### Aim of the task
Look for the word "legislation" in the records, and copy each line where it appears.

----- Record set

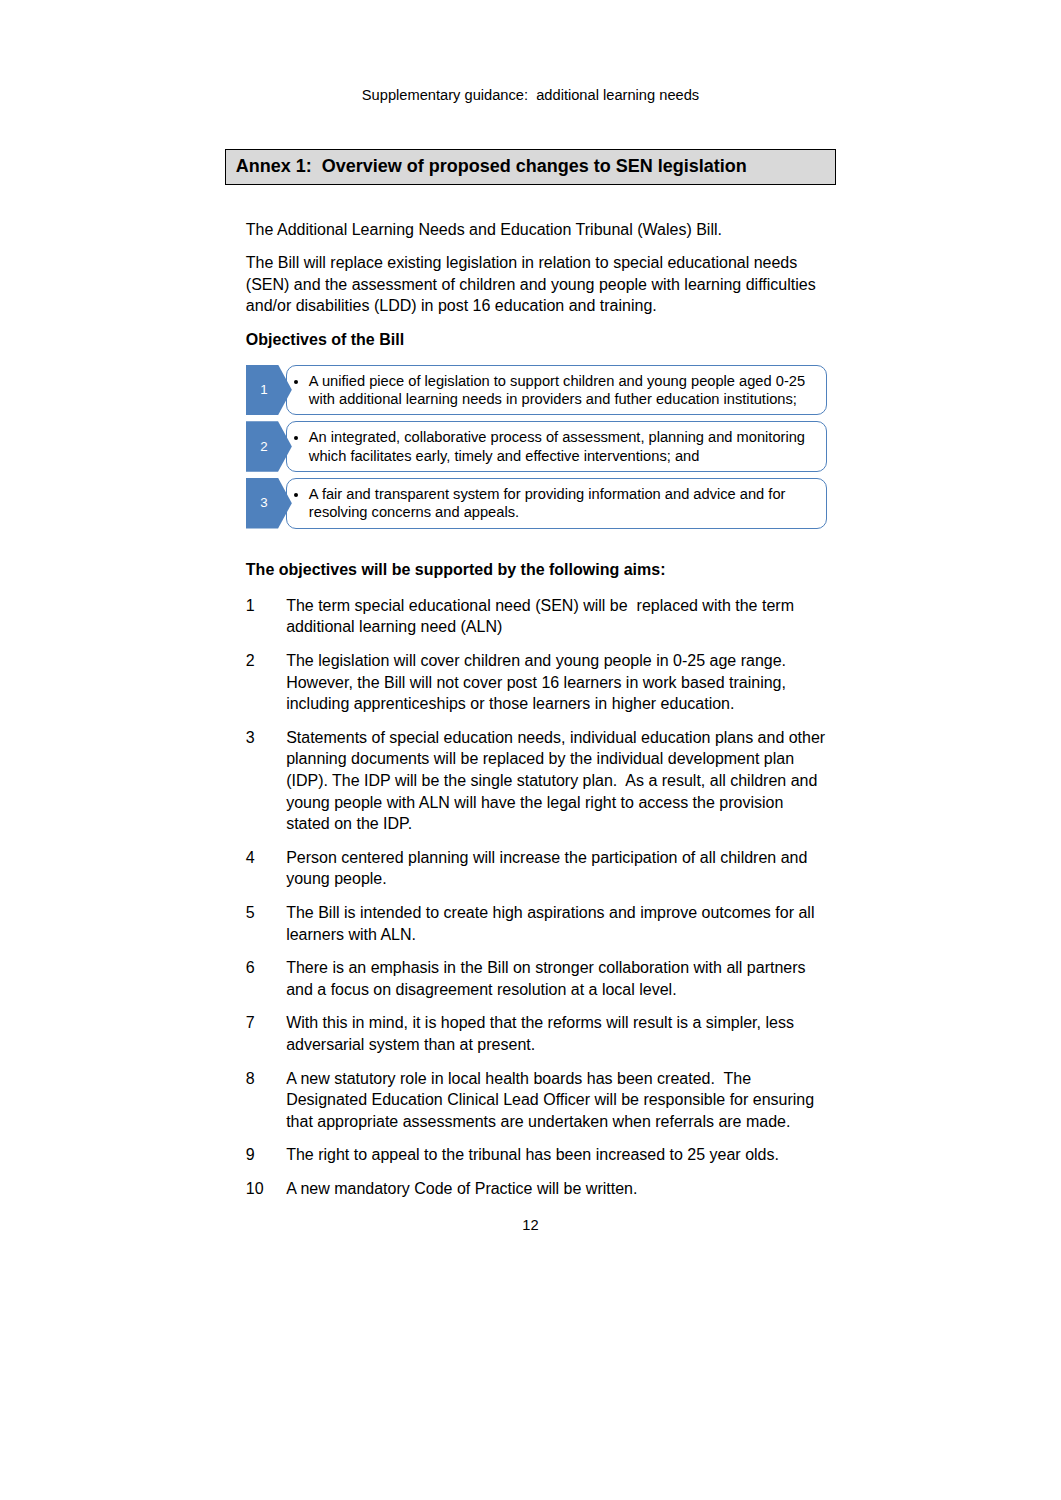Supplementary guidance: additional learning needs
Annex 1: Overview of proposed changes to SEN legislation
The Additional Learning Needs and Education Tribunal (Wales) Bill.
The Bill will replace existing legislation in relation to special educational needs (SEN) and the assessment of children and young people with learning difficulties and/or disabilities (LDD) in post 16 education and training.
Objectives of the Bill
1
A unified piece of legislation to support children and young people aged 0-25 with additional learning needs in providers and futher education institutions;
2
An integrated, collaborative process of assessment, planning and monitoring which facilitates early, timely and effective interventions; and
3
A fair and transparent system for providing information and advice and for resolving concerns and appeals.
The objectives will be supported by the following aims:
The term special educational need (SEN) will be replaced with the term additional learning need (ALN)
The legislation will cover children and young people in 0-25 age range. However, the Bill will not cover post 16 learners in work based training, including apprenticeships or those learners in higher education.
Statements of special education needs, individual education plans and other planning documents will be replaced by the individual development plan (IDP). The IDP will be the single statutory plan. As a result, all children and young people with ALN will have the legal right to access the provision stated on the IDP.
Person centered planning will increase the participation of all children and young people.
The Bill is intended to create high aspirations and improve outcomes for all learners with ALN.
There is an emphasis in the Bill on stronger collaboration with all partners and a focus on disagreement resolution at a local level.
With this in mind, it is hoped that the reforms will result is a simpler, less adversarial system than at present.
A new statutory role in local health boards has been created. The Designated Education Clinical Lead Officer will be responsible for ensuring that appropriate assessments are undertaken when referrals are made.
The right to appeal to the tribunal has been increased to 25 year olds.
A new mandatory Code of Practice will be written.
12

----------

### Output of the task
Annex 1: Overview of proposed changes to SEN legislation
The Bill will replace existing legislation in relation to special educational needs (SEN) and the assessment of children and young people with learning difficulties and/or disabilities (LDD) in post 16 education and training.
A unified piece of legislation to support children and young people aged 0-25 with additional learning needs in providers and futher education institutions;
The legislation will cover children and young people in 0-25 age range. However, the Bill will not cover post 16 learners in work based training, including apprenticeships or those learners in higher education.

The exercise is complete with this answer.